For decades, Saudi Arabia’s religious establishment wielded tremendous power, with bearded enforcers policing public behaviour, prominent sheikhs defining right and wrong, and religious associations using the kingdom’s oil wealth to promote their intolerant interpretation of Islam around the world.
Now, Crown Prince Mohammed bin Salman is curbing their power as part of his drive to impose his control on the kingdom and press for a more open brand of Islam.
Before the arrests on Saturday of his fellow royals and former ministers on corruption allegations, Prince Mohammed had stripped the religious police of their arrest powers and expanded the space for women in public life, including promising them the right to drive.
Dozens of hard-line clerics have been detained, while others were designated to speak publicly about respect for other religions, a topic once anathema to the kingdom’s religious apparatus.
If the changes take hold, they could mean a historic reordering of the Saudi state by diminishing the role of hard-line clerics in shaping policy. That shift could reverberate abroad by moderating the exportation of the kingdom’s uncompromising version of Islam, Wahhabism, which has been accused of fuelling intolerance and terrorism.
Bringing the religious establishment to heel is also a crucial part of the prince’s efforts to take the traditional levers of Saudi power under his control. The arrests on Saturday appeared to cripple potential rivals within the royal family and send a warning to the business community to toe the line.
As evidence of that, the kingdom’s chief religious body, the Council of Senior Scholars, endorsed the arrests over the weekend, saying that Islamic law “instructs us to fight corruption and our national interest requires it”.
The 32-year-old crown prince outlined his religious goals at a recent investment conference in Riyadh, saying the kingdom needed a “moderate, balanced Islam that is open to the world and to all religions and all traditions and peoples”.
But such top-down changes will face huge challenges in a deeply conservative society steeped in the idea that Saudi Arabia’s religious strictures set it apart from the rest of the world as a land of unadulterated Islam. Enforcing those changes will also require overhauling the state’s sprawling religious bureaucracy, many of whose employees fear that the kingdom is forsaking its principles.
“For sure, it does not make me comfortable,” a government cleric in Buraida, a conservative city north of Riyadh, said of the new acceptance of gender mixing and music at public events. “Anything that has sin in it, anything that angers the Almighty – it’s a problem.”
The government has tried to silence such sentiments by arresting clerics and warning members of the religious police not to speak publicly about the loss of their powers, according to their relatives.
“They did a pre-emptive strike,” one cleric said of the arrests. “All those who thought about saying no to the government got arrested.”
He acknowledged that many conservatives have reservations about the new direction but would go along, in part because Saudi Islam emphasises obedience to the ruler.
“It’s not like they held a referendum and said, ‘Do you want to go this way or that way?'” he said. “But in the end, people go through the door that you open for them.”
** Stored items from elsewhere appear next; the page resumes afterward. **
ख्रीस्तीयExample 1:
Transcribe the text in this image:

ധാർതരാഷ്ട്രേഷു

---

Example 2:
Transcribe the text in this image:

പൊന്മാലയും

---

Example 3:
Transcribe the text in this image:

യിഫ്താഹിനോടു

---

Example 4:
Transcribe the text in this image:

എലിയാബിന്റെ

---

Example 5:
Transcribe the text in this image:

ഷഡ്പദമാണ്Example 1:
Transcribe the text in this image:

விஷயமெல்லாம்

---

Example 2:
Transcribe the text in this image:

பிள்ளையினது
The clerics have long been subservient to the royal family, but their independence has eroded as they became government functionaries and have been forced to accept – and at times sanction – policies they disliked, like the arrival of American troops, whom they considered infidels, during the Gulf War in 1990.
“In a sense, Mohammed bin Salman is trying to fight with a religious establishment that is already weakened,” said Stéphane Lacroix, a scholar of political Islam at Sciences Po, the Paris Institute of Political Studies. “Most of the Wahhabi clerics are not happy with what is happening, but preserving the alliance with the monarchy is what matters most. They have much more to lose by protesting.”
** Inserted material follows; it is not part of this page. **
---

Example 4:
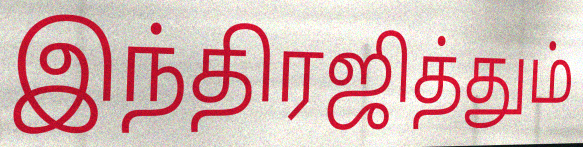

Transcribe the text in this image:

இந்திரஜித்தும்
In pushing the reforms, Crown Prince Mohammed is betting the kingdom’s large youth population cares more about entertainment and economic opportunities than religious dogma.
Many young Saudis have cheered the new direction, and would love to see the clerics banished from public life. But the changes have shocked conservatives.
Still, some find the recent moves encouraging.
“If they have to take serious measures to stamp out the uglier parts of Salafism that permeate Islam around the world, it could be on the whole quite a good thing,” said Cole Bunzel, a fellow in the Program on Extremism at George Washington University.